Today I decided to challenge this perception. I think there is lots of evidence that I (you too) have fought many lifelong battles and they didn’t tire me down.

— resist the brainwash, cosmic-ray of self-pity in the context of peer-benchmark
wrong priorities
OC-effective
— eg@Promethean: yoga
On the other hand, my forward-bend daily practice in Sec 1 was clearly unsustainable, torturous
— eg@Promethean: chin-up .. see separate blogpost
— eg: coding drill .. a harder struggle for my peers than for me
— eg: English listening, speaking, writing … felt like a lifelong battle until middle of my NUS years
review English vocab .. not a battle for me, but for other peple such as millions of English learners
==== less specific, milder (but lifelong) struggles
— eg: take the stairs once a while when everyone is taking the elevator/escalator
— eg@Promethean: brushing/flossing teeth, esp. with fixed retainer
— eg: math .. a struggle for my kids, and most students until they can opt out like in high school

say-no-to 1 cake at a time: 千里之行始于足下

k_daily_battle

Many dieters feel hopeless about cutting down one cake slice … because the next meal would see a wipe-out of this “improvement”.  Promethean[def] struggle.

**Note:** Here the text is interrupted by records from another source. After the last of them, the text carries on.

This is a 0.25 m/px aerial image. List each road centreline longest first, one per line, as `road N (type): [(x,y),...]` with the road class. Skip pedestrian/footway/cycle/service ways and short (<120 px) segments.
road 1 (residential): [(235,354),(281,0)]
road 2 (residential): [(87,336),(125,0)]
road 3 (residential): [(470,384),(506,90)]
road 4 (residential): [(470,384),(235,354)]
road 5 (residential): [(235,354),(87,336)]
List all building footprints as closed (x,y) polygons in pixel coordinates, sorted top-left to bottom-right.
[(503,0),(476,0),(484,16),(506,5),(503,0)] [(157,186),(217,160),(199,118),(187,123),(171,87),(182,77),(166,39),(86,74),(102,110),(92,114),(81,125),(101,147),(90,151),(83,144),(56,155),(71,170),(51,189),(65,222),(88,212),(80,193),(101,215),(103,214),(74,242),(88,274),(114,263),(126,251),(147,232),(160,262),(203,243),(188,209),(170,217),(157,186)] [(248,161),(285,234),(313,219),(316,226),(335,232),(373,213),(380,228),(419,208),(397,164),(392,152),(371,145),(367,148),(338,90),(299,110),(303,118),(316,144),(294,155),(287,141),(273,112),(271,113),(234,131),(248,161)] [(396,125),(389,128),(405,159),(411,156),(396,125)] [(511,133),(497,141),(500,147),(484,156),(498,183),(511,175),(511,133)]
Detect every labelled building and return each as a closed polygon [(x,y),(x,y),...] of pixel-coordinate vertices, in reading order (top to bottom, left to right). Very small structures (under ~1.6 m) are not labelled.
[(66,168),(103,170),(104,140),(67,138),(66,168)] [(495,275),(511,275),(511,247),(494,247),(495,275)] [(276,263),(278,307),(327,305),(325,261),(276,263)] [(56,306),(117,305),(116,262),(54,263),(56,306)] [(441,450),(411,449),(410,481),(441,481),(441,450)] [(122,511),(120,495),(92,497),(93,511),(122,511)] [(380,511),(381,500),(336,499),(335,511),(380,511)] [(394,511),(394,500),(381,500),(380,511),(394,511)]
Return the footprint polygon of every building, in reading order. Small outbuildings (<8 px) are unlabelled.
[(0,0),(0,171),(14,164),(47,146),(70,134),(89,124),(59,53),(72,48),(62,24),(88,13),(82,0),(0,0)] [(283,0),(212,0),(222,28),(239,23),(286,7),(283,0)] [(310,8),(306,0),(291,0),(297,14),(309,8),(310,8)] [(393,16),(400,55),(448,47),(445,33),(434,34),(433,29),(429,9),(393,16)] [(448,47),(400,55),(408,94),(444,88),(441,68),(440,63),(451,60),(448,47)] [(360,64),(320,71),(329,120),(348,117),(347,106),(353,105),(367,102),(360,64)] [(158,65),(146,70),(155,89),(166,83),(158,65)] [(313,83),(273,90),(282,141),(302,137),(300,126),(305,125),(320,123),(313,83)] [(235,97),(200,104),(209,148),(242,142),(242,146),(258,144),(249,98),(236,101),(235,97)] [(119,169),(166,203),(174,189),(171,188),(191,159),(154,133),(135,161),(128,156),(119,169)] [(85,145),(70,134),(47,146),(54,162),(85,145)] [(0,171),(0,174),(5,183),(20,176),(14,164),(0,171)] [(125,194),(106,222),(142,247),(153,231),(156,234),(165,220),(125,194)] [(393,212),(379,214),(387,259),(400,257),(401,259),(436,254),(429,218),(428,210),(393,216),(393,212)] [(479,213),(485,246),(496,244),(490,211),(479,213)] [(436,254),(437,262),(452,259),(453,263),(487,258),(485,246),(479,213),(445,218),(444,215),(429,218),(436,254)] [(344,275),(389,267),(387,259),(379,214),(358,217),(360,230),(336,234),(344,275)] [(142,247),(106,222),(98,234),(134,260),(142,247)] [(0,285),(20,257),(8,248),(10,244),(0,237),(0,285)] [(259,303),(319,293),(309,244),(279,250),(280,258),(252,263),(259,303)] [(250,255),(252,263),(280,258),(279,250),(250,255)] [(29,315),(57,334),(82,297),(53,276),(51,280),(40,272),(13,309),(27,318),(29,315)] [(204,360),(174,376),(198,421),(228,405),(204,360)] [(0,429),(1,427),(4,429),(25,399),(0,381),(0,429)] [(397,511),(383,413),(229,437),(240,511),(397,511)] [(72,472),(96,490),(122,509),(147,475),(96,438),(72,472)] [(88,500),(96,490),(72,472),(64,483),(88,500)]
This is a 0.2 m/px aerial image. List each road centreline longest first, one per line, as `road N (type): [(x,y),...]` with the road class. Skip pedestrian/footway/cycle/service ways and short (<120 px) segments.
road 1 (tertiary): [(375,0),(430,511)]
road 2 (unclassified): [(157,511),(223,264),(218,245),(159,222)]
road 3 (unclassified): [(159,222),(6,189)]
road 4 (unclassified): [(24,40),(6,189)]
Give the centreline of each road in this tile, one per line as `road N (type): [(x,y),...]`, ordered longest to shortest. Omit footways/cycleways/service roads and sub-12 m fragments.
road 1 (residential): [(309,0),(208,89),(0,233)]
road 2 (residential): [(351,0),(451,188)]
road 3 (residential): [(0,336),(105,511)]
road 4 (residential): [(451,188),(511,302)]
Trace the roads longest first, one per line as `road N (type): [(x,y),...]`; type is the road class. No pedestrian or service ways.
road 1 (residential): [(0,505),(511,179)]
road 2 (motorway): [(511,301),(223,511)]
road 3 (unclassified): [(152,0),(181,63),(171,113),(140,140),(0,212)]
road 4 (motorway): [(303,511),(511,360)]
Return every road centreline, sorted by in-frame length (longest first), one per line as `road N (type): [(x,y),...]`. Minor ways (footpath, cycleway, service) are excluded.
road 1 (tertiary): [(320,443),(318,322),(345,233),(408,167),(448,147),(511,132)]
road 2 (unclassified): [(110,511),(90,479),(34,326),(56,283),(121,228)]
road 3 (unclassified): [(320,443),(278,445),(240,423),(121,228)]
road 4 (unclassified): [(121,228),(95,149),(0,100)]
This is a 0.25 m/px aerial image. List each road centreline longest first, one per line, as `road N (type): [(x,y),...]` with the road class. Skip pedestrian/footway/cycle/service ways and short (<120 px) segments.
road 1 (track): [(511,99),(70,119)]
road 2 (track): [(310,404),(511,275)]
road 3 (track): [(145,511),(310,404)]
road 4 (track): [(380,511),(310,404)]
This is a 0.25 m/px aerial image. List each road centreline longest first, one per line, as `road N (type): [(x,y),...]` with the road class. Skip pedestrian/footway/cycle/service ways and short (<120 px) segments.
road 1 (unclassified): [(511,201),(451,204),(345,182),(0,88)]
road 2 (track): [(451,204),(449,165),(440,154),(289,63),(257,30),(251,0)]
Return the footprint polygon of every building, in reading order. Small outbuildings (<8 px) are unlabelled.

If you believe the temptation is always bigger than your resolve, then you would feel hopeless fighting it.

In reality, every successful dieter started by saying no to one cake.

We slowly change our diet habits and combat the temptation. The temptation is not always bigger than us. We are not doomed.